At this point, it is interesting to discuss the way media translate. While I don’t view my website as peevology, others certainly have included it as such. The AP article, and other subsequent coverage, tended to emphasize the tone as “annoyed” even “blasting”. Many of my interviews focused on what was annoying about certain uses of language. What seemed to be lost in translation between my approach and the reception of these members of the media was my sense of playfulness. It’s my suspicion that a playful snark is the primary mode for many writers in the internet medium. Traditional journalism employs that tone less often, perhaps because of the broader audience who might misunderstand. It’s also true that by seeing this perception mediated over and over and over, it became more salient to me, and my rejection of it became more important to me.
Another distinction between old and new media came through in the types of emails I received on friday when the story was mostly on web sources and saturday when it hit print. My saturday emails seemed far less aware of the conventions of the internet. On Saturday I got far more emails that didn't seem to require a response, and were not incredibly interesting (I got some interesting ones too) several of which were paranoid that I would repost their message with their email address (for the record, I never post other people's email addresses on the internet).

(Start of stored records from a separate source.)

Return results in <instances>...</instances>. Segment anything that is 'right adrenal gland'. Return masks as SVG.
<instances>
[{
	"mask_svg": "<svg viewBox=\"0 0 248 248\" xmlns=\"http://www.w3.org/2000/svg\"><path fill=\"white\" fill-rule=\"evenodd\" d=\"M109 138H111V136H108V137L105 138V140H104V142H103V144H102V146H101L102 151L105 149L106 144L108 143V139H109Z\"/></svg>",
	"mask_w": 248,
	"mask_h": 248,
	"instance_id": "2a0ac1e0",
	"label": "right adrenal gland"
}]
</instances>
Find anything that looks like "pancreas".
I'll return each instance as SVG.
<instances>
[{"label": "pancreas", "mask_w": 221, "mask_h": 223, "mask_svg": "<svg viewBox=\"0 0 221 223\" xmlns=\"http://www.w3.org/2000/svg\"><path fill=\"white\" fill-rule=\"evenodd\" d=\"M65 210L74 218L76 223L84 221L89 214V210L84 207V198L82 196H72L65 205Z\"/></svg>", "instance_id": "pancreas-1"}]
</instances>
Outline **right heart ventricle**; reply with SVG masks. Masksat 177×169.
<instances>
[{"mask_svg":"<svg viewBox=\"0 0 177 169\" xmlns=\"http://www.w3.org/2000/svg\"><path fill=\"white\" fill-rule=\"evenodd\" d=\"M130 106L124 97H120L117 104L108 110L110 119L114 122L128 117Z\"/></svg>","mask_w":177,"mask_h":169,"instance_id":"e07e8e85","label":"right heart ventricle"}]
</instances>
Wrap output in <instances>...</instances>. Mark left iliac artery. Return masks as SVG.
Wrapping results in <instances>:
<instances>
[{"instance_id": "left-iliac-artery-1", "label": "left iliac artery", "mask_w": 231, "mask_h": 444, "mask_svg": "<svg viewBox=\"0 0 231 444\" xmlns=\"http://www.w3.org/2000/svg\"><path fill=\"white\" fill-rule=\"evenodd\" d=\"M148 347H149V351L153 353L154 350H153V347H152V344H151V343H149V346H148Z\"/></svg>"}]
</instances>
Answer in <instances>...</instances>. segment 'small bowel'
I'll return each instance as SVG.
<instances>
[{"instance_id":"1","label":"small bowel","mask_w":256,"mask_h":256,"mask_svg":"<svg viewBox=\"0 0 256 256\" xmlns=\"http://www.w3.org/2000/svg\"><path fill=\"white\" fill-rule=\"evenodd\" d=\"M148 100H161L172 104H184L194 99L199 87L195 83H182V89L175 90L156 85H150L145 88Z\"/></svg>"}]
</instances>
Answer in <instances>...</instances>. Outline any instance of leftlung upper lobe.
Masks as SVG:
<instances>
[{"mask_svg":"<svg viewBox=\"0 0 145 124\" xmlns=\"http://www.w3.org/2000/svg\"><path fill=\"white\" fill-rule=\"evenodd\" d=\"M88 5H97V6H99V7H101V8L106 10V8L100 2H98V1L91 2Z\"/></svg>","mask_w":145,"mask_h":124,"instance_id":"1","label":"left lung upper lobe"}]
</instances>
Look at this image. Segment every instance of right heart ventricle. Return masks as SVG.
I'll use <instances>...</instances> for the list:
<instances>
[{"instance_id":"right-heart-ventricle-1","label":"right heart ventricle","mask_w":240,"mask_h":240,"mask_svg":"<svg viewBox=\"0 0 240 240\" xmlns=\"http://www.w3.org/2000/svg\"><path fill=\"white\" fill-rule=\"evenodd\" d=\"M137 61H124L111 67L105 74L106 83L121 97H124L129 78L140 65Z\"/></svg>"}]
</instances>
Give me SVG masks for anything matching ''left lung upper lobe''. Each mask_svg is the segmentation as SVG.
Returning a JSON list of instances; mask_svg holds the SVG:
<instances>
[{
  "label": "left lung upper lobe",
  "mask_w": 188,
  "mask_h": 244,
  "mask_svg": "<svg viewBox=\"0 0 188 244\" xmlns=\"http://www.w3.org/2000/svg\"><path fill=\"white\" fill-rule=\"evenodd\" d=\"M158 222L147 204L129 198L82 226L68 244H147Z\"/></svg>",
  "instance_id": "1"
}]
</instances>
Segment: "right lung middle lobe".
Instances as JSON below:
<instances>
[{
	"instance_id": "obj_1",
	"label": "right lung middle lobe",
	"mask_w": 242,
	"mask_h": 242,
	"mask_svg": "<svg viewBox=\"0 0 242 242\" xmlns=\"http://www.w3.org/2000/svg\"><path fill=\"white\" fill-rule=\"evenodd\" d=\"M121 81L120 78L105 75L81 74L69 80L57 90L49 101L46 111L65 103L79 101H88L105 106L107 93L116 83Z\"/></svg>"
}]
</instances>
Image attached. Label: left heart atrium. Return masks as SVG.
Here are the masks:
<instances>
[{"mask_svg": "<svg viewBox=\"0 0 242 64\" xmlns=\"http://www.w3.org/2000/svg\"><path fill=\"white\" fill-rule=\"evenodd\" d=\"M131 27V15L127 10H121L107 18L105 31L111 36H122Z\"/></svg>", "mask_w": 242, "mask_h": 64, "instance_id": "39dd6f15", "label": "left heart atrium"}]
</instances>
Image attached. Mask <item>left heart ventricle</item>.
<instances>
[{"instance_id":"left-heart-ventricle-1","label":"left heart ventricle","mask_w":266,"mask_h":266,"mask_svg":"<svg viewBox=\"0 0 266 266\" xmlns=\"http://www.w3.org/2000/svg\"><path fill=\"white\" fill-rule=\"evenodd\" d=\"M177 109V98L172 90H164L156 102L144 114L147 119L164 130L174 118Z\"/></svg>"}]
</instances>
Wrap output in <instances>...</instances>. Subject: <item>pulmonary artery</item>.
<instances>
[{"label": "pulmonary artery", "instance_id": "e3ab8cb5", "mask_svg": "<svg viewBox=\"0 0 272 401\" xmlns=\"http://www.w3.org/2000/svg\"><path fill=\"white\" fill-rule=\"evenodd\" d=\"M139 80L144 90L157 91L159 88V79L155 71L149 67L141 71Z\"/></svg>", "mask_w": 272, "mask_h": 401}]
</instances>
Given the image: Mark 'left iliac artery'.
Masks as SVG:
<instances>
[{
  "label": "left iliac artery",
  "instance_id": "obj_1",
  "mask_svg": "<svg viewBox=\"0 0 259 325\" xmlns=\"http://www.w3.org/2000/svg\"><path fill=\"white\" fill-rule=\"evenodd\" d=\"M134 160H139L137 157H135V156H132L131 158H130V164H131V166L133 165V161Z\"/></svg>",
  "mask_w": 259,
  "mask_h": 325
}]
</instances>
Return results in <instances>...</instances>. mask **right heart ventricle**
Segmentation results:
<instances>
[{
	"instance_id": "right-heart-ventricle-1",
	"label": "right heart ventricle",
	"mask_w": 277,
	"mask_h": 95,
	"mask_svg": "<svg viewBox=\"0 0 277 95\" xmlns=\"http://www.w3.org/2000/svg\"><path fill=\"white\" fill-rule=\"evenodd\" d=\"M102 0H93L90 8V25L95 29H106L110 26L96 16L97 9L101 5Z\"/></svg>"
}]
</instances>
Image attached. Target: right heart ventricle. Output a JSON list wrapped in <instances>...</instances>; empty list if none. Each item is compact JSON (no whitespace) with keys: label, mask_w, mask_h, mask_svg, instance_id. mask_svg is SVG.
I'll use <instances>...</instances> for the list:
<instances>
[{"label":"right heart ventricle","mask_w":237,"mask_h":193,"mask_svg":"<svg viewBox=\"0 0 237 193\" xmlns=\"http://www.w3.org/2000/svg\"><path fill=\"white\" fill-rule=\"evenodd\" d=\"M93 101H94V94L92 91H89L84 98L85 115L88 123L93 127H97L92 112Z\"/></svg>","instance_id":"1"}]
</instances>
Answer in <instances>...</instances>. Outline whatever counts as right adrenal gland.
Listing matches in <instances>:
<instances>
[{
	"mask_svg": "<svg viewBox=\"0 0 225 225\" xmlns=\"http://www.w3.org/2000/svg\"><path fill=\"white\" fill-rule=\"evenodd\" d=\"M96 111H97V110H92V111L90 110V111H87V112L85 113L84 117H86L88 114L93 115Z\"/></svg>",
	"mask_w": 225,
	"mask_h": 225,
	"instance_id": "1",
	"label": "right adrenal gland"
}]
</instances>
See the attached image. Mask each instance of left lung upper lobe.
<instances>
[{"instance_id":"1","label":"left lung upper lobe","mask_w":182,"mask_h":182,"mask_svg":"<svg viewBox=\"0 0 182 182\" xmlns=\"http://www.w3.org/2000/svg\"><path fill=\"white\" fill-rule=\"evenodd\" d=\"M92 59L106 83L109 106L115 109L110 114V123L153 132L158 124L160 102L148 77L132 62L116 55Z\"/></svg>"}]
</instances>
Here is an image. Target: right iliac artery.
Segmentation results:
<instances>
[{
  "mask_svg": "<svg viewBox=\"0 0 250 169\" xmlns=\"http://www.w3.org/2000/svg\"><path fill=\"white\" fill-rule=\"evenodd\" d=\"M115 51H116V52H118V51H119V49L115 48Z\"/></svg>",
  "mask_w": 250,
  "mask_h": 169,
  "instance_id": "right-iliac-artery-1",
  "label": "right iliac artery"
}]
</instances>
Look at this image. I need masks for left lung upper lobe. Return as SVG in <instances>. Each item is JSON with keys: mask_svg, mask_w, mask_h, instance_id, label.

I was left to wonder what made them go to the trouble to email me at all. Internet people, on the other hand, were more likely to be hostile. For example, on Friday someone emailed me whose entire text was "much ado about nothing" and someone else started an entire blog to talk about how I annoyed him called "people with to much time on there hands" (I'm not even kidding, with that spelling). I assign all this to jealousy.
Being the subject of this kind of coverage also leads me to think seriously about the ways individuals are mediated in one-dimensional ways. For obvious reasons, nobody cares about the parts of my life that are unrelated to quotation marks; that is to say, most of it. This is obviously also the case with other people in the news media. I find my name invoked in comparison (positive comparison, fortunately for me) to other people named only for single events in their lives.
Not that any of this is really news, but it strikes one differently when it happens on an individual level, when you know what is being selected and what isn’t.